Page created on November 22, 2018. Last updated on January 17, 2019 at 16:16
Organ: Kidney, liver, pancreas
The preparation contains slices of kidney (left), liver (centre), pancreas (right). All three organs have a greyish-whitish and have a rubber-like look.
Diagnosis: Systemic amyloidosis
- Systemic AL-type (primary amyloidosis)
- Plasma cell tumour
- Systemic AA-type (secondary amyloidosis)
- Chronic inflammation
- Inflammatory bowel disorders
- Rheumatoid arthritis
- Systemic lupus erythematosus
Amyloidosis is a disease where there is deposition of amyloids in many organs. Amyloids are formed by accumulation of misfolded proteins. These misfolded proteins have a crossed β-sheet structure. These β-sheets have a property called birefringence, meaning that they can easily be seen in a polarizing microscope. A special staining called Congo red stain can be used to increase the birefringence of the amyloids, which become green under a polarizing microscope.
Amyloidosis can affect theoretically any organ, but the following organs are most commonly affected:
- Causing cardiomyopathy
- Gastrointestinal tract
- Leading to malnutrition, diarrhoea
- Liver and spleen
- Causes enlargement and rubber-like consistence
- Renal failure
- Easy to biopsy to confirm amyloidosis
See theoretical topic 16 for more details on amyloidosis.

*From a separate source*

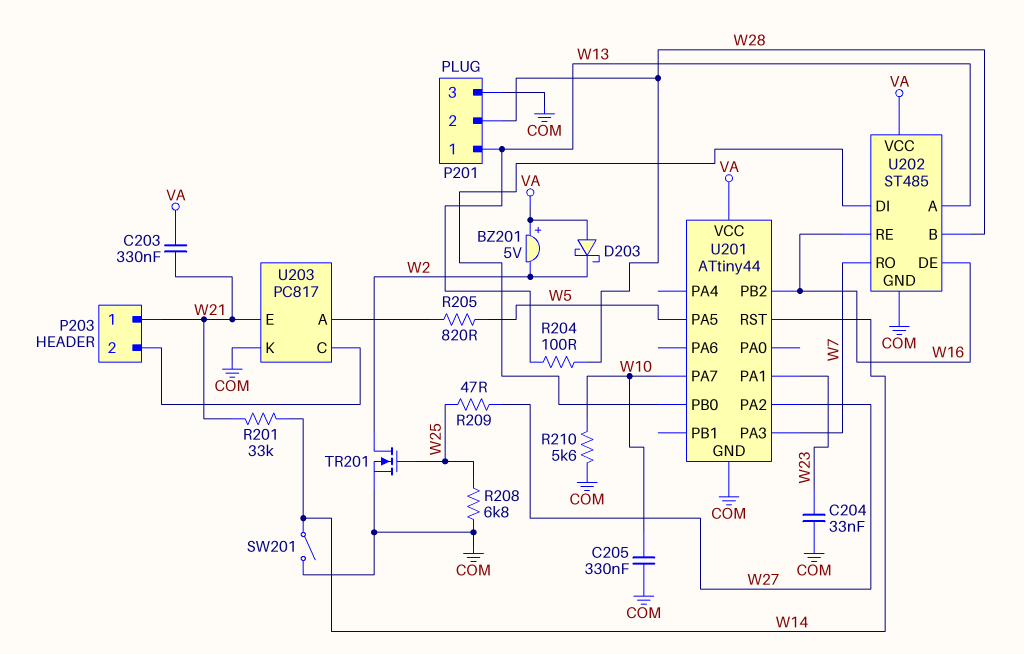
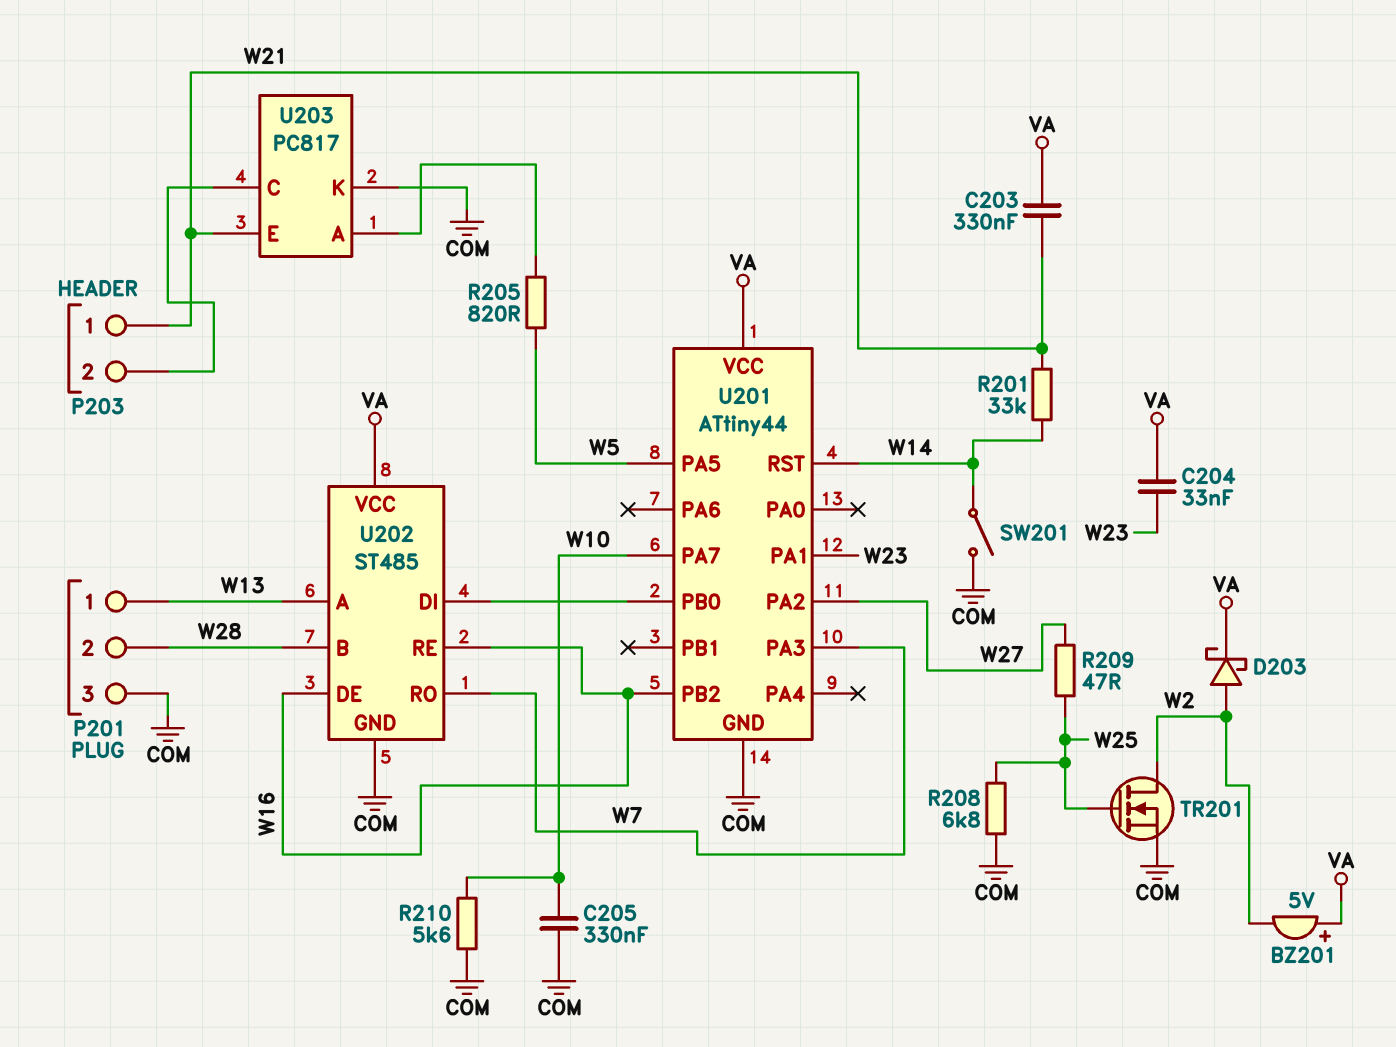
C204: 33nF (COM, W23) -> 33nF (VA, W23)
D203: schottky (A VA, K W2) -> schottky (A W2, K VA)
R204: 100 (W13, W28) -> none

It’s important to note that the amyloids themselves aren’t toxic. They’re dangerous for tissues because they occupy the interstitial space which causes compression of the nearby cells and capillaries, damaging them.
I know Lee notes and some teacher say that it’s a spleen and not a pancreas, but I asked my group teacher and he confirmed that it’s the pancreas. Also, in my opinion, from behind the organ doesn’t look like a spleen.